October 1, 2012

The Innocents (1961)

"A young governess for two children becomes convinced that the house and grounds are haunted."

It's October! Once again Hallowe'en is on its way and all the horror movie bloggers are frantically scratching around for something to write about. Not me though. I already have my October viewing list sorted out, and I will be bringing you another 31 days of supernatural terror. Wooooo! Ghosties!

Starting off my "Hallowe'en Countdown" is one of oldest ghostie films which is still worthy of rewatching. Having already reviewed "The Haunting" (1963) and "The Uninvited" (1944), it was time to pull "The Innocents" (1961) out of "The Vault". If you are lucky enough to have cable, according to the TCM monthly schedule, all three movies will be shown back-to-back on Wednesday, October 10th with "The Innocents" actually at 3.30am on Thursday morning so you don't even need to buy it.

Based on "The Turn of the Screw" by Henry James, Jack Clayton's version of "The Innocents" has become the best-regarded adaptation of the classic 1898 ghost story. It wasn't the first, however, as there was also an opera and a live television play directed by John Frankenheimer two years earlier. For all of you who hate remakes, "The Innocents" was a kind of remake, but it was a considerable improvement over the TV movie which you can watch clips from on YouTube. Not to belittle Ingrid Bergman's performance, Deborah Kerr is simply much better in the role as a governess.

It probably helps if you haven't seen Deborah Kerr in anything else if you want to fully appreciate her in "The Innocents". Having previously played a nun in "Black Narcissus" (1947) and a governess in "The King and I" (1956), her portrayal of Miss Giddens is occasionally little more than a logical fusion of the two. It's not that she was a bad actress, but as a product of the time, she was a bit limited.

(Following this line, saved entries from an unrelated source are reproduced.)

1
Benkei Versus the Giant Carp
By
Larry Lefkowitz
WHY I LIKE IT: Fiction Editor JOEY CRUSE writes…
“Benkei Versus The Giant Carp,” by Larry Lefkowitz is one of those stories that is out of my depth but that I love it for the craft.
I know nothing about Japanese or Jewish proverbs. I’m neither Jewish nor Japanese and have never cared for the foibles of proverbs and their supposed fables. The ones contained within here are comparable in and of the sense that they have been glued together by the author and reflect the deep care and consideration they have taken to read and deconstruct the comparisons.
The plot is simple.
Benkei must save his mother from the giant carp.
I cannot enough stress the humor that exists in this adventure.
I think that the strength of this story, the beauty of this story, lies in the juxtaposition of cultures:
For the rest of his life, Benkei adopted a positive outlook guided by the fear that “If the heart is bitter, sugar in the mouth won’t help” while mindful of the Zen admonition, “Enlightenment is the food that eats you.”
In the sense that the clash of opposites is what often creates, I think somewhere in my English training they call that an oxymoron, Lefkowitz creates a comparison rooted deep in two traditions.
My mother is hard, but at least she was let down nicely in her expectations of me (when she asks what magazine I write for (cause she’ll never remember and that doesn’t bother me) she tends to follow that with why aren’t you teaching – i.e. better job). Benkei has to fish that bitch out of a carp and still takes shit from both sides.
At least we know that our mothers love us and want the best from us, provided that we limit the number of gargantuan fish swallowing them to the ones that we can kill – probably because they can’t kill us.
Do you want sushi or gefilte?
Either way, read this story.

The very dated and "Victorianised" dialogue didn't exactly help matters much there either.

Some younger viewers will undoubtedly find the talkiness of this production rather boring in places. At times, I actually found it all to be quite awkward and cringeworthy myself especially with all the clippy-clop, posh English accents. Although I still appreciate "The Innocents" as a ghost story, it lacks realism even considering the period that it was set in. Trust me, I'm English, and I can't imagine anyone speaking like that ever in real life without getting a punch in the throat.

The housekeeper, Mrs. Grose, comes across as the much more credible character due to Megs Jenkin's Northern accent which slightly lessens the jarring quality of the words she speaks. Being no stranger to horror movies since appearing in "The Monkey's Paw" (1948) and going on to "Asylum" (1972), it was no great surprise that Dan Curtis of "Dark Shadows" fame got Megs Jenkin to reprise her role as Mrs. Grose for his own TV movie adaptation of "The Turn of the Screw" (1974).

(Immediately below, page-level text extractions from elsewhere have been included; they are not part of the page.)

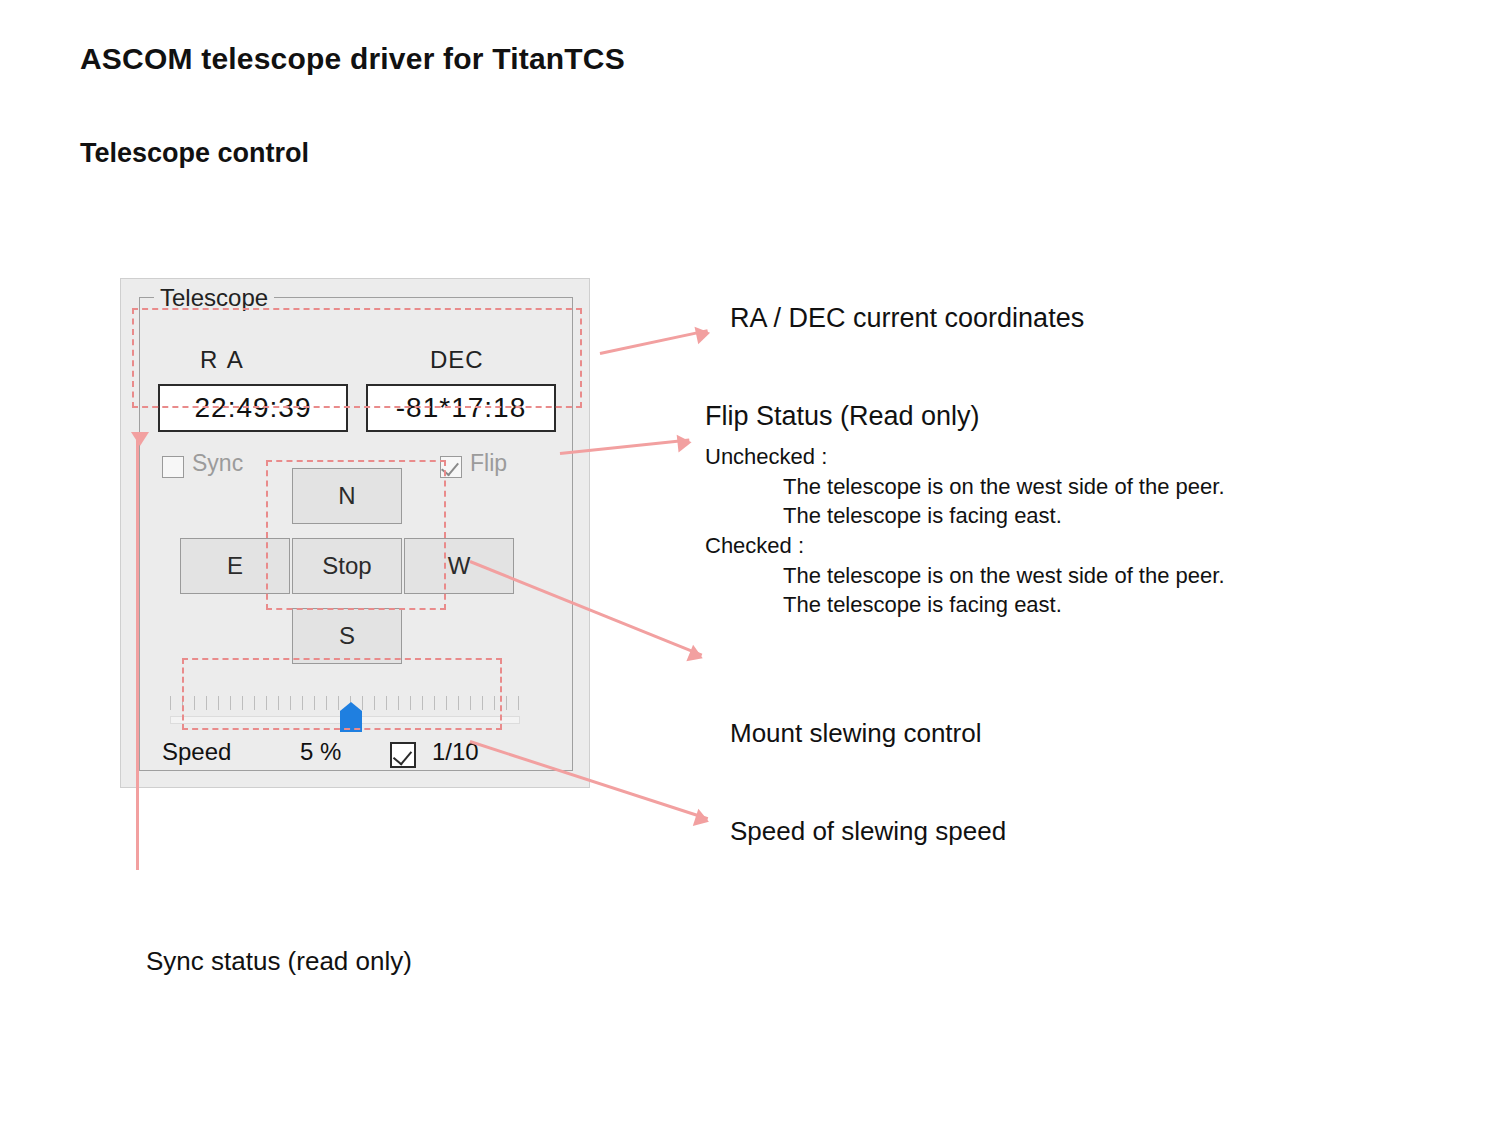ASCOM telescope driver for TitanTCS
Telescope control
Telescope R A DEC
22:49:39
-81*17:18
Sync Flip
N
E
Stop
W
S
Speed 5 % 1/10
RA / DEC current coordinates
Flip Status (Read only)
Unchecked : The telescope is on the west side of the peer. The telescope is facing east. Checked : The telescope is on the west side of the peer. The telescope is facing east.
Mount slewing control
Speed of slewing speed
Sync status (read only)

Staginess aside, the little kids, Miles (Martin Stephens) and Flora (Pamela Franklin), are also really outstanding and genuinely creepy. If, like me, you don't like kids anyway, you can see the evilness behind their fa├žade of innocence which was either brilliant acting or just something naturally horrible about children. A couple of scenes of animal cruelty really made me hate them. There are even suggestions of incest and paedophilia which are downplayed almost to non-existence, but they still deliver some shocking stuff especially in the case of the obviously psychopathic Miles.

The ambiguities raised by the story don't just stop there. In a big change to the novel, it is never truly explained if the ghosts and possessions are real or just in Miss Gidden's head. As much as I prefer the supernatural explanation, the fact that her character seems to be a sexually-repressed "old maid" (for lack of a better term) has tempted numerous essay writers into psychological analysis of her character and her apparent nervous breakdown throughout the movie. Make no mistake about it, "The Innocents" has some very adult elements which were explored further (and rather poorly) ten years later in Michael Winner's "The Nightcomers" (1971).

If you want scares, Freddie Francis' cinematography almost provides enough black and white creepiness on its own without the more startling scenes. I rewatched "The Innocents" during a gloomy and rainy afternoon and, not to put too fine a point of it, pants were nearly shat several times. I say "nearly" because the timing is occasionally a bit off, and I'm too hardcore to really be frightened by anything in a movie.

I still highly recommend "The Innocents" to anyone who loves ghost stories or who loves analysing characters afterwards. While not quite Hitchcock, there's a lot more depth to "The Innocents" than most horror (and proto-horror) movies from the 1960s.